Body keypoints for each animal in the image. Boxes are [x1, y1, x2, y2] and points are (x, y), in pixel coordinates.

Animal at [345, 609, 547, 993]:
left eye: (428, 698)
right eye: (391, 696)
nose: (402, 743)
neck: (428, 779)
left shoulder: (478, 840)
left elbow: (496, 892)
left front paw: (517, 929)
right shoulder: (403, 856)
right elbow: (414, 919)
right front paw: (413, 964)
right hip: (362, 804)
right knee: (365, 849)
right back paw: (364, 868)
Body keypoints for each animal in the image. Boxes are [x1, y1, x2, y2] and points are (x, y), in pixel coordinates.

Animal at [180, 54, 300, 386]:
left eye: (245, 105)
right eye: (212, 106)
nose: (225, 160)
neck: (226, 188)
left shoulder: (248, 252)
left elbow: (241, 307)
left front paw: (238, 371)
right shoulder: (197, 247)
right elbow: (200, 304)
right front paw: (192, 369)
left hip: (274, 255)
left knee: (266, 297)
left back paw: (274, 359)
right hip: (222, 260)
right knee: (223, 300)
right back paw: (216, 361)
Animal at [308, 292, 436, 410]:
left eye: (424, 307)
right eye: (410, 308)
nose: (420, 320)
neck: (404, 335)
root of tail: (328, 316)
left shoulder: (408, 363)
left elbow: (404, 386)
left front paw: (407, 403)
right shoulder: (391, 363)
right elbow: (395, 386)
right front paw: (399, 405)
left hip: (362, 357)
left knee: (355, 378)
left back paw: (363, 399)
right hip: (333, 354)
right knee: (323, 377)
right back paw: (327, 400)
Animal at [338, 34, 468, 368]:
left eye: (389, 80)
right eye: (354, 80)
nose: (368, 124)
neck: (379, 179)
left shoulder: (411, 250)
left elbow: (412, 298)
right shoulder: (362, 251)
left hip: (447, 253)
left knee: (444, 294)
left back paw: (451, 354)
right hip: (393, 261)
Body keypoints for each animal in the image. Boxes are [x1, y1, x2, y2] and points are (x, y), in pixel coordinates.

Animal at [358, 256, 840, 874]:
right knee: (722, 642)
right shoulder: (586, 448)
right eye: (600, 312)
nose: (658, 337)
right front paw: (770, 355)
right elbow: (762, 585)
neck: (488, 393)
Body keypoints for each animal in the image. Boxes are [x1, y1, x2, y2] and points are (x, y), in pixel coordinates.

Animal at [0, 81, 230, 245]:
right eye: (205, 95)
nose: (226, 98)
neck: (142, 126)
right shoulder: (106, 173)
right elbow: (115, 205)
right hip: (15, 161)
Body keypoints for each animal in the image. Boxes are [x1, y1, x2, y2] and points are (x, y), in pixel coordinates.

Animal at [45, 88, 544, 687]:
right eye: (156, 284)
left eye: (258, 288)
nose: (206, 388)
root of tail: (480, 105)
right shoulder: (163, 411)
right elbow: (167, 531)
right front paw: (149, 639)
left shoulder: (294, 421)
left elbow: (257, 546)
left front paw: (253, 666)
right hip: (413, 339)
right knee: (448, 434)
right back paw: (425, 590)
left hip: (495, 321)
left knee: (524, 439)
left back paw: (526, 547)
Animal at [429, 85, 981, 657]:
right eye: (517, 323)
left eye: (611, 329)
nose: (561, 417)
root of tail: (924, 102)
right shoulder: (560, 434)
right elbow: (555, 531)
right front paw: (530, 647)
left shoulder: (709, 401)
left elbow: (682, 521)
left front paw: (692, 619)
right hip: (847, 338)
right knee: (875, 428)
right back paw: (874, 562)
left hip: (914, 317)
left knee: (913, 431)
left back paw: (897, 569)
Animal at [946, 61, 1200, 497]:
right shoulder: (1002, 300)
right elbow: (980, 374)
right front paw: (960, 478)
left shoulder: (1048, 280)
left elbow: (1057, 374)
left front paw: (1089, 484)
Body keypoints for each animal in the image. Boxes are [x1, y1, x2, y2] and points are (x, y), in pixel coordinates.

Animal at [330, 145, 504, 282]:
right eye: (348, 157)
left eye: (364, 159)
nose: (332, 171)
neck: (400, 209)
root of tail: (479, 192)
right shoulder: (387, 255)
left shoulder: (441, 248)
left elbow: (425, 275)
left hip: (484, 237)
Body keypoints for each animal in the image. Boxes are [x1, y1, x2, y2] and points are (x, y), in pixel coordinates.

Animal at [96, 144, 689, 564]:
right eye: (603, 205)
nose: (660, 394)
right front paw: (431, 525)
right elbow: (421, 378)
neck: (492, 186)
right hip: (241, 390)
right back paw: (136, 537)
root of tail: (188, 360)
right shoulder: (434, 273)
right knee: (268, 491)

Exercise brief
Starting from the top of the records and ending at the line that contains "right elbow: (414, 919)", repeat each line exactly and return only those lines.

Task solution
Body keypoints for each animal in the image. Boxes are [x1, y1, x2, y2] and points are (x, y), in pixel coordinates.

Animal at [345, 609, 547, 993]:
left eye: (428, 698)
right eye: (391, 696)
nose: (402, 743)
neck: (428, 779)
left shoulder: (478, 840)
left elbow: (496, 892)
left front paw: (517, 929)
right shoulder: (403, 856)
right elbow: (414, 919)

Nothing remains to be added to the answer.